Hodson Group: Cellular Metabolism and GPCR Signalling
We investigate how cellular metabolism and GPCR signaling converge to influence energy homeostasis in the periphery and brain during health and metabolic disease. We develop novel tools and technologies that allow us to study cell and tissue function with exquisite accuracy and detail, and apply these approaches to both preclinical models and human tissue.
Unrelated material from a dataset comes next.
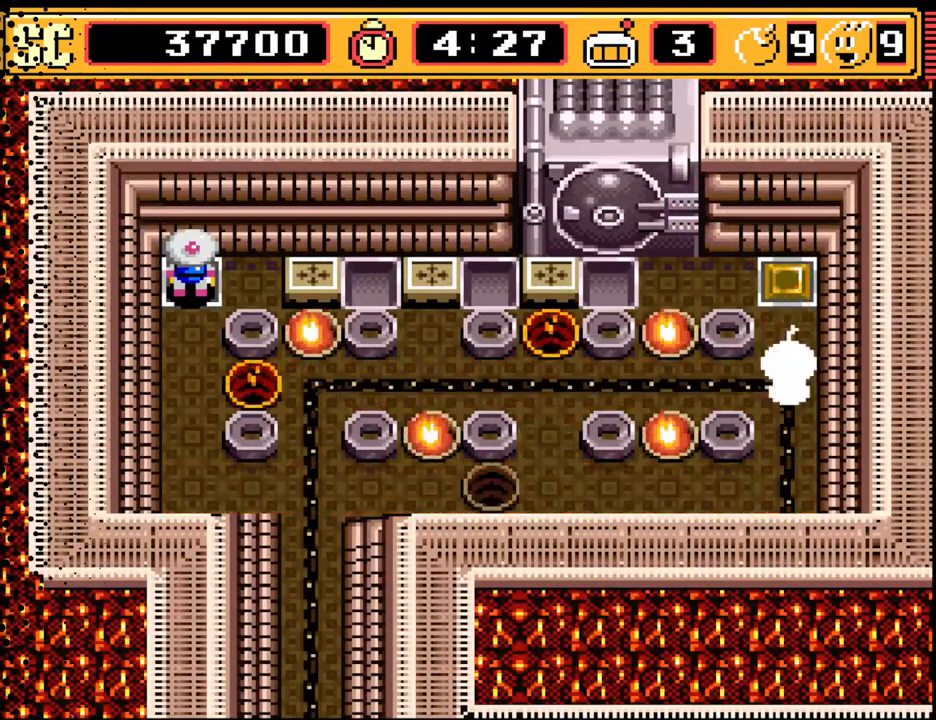
{"buttons": [], "events": [[367, "DPAD_DOWN", "down"], [467, "DPAD_DOWN", "up"]]}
The lab is focused on developing and using novel technologies to address challenging problems in cellular metabolism, with translational relevance for patients. We have particular interest in glucagon-like peptide-1 (GLP1) and gastric inhibitory polypeptide (GIP) receptors, two related class B G protein-coupled receptors. Both receptors are involved in the regulation of glucose homeostasis, food intake and inflammation, and as such have become blockbuster drug targets. For example, stabilised GLP1 receptor agonists are used in the treatment of type 2 diabetes, have just been approved as the first non-surgical treatment of obesity, and have shown promise for the treatment of fatty liver disease, as well as neurodegenerative disease. While GIP receptors have gained less interest, recent studies have shown that agonists targeting both GIP receptors and GLP receptors have highly synergistic actions to lower blood glucose levels, as well as food intake. Thus, dual agonists simultaneously targeting both GLP1 and GIP receptors are likely to become the major future drug treatment for metabolic diseases such as diabetes, obesity and fatty liver.
Despite this, much remains unknown regarding GLP1 and GIP receptor signalling. Over the past decade we have been trying to understand GLP1 and GIP receptor localization and signalling. To this end, we use a multidisciplinary research approach- spanning chemical biology and advanced imaging- to provide detailed insight into the influence of GLP1 and GIPR receptor signalling on cell function and organismal homeostasis.
Alongside these studies, we are also interested in cellular heterogeneity, specifically how pancreatic beta cell states contribute to insulin secretion, as well as islet plasticity and robustness.
Throughout, we use relevant preclinical models and human tissue, including from patients. Our overarching goal is to inform the next generation of therapeutics for common metabolic diseases such as diabetes and obesity.